▶ Records for the exercise
== == ==

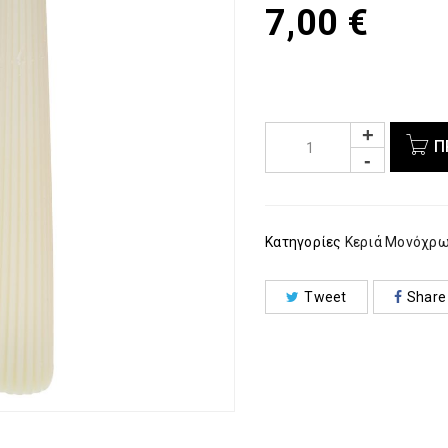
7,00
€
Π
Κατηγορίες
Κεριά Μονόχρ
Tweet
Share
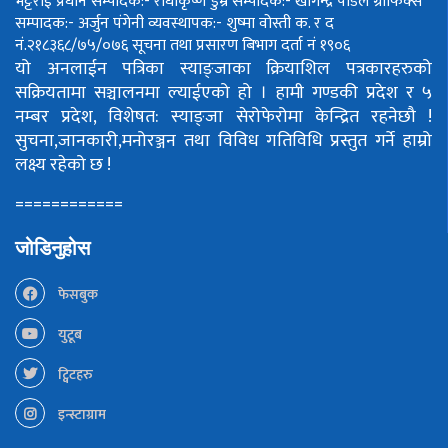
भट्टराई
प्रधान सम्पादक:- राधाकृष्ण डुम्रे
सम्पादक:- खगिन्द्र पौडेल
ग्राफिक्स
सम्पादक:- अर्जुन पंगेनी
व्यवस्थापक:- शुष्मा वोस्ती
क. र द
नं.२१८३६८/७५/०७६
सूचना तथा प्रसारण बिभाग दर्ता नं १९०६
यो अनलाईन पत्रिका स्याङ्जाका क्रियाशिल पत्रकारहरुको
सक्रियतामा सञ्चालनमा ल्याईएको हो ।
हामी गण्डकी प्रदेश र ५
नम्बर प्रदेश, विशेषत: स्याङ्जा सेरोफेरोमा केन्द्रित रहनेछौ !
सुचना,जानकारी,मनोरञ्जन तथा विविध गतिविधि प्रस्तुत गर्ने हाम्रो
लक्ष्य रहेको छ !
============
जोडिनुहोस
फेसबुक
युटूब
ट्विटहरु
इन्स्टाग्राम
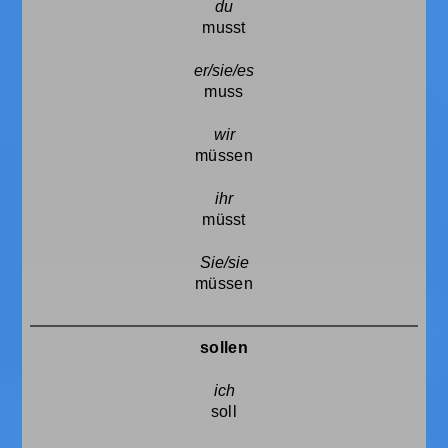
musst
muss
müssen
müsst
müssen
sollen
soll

== == ==

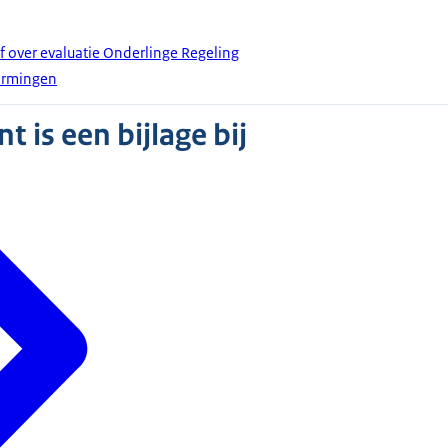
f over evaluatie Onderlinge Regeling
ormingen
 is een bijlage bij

== == ==

▶ Task to carry out
Set down, exactly as they stand above, the lines starting with the line with "सम्पादक:- अर्जुन पंगेनी" and going on through the line with "हामी गण्डकी प्रदेश र ५", and no others.

▶ Solution to the exercise
सम्पादक:- अर्जुन पंगेनी
व्यवस्थापक:- शुष्मा वोस्ती
क. र द
नं.२१८३६८/७५/०७६
सूचना तथा प्रसारण बिभाग दर्ता नं १९०६
यो अनलाईन पत्रिका स्याङ्जाका क्रियाशिल पत्रकारहरुको
सक्रियतामा सञ्चालनमा ल्याईएको हो ।
हामी गण्डकी प्रदेश र ५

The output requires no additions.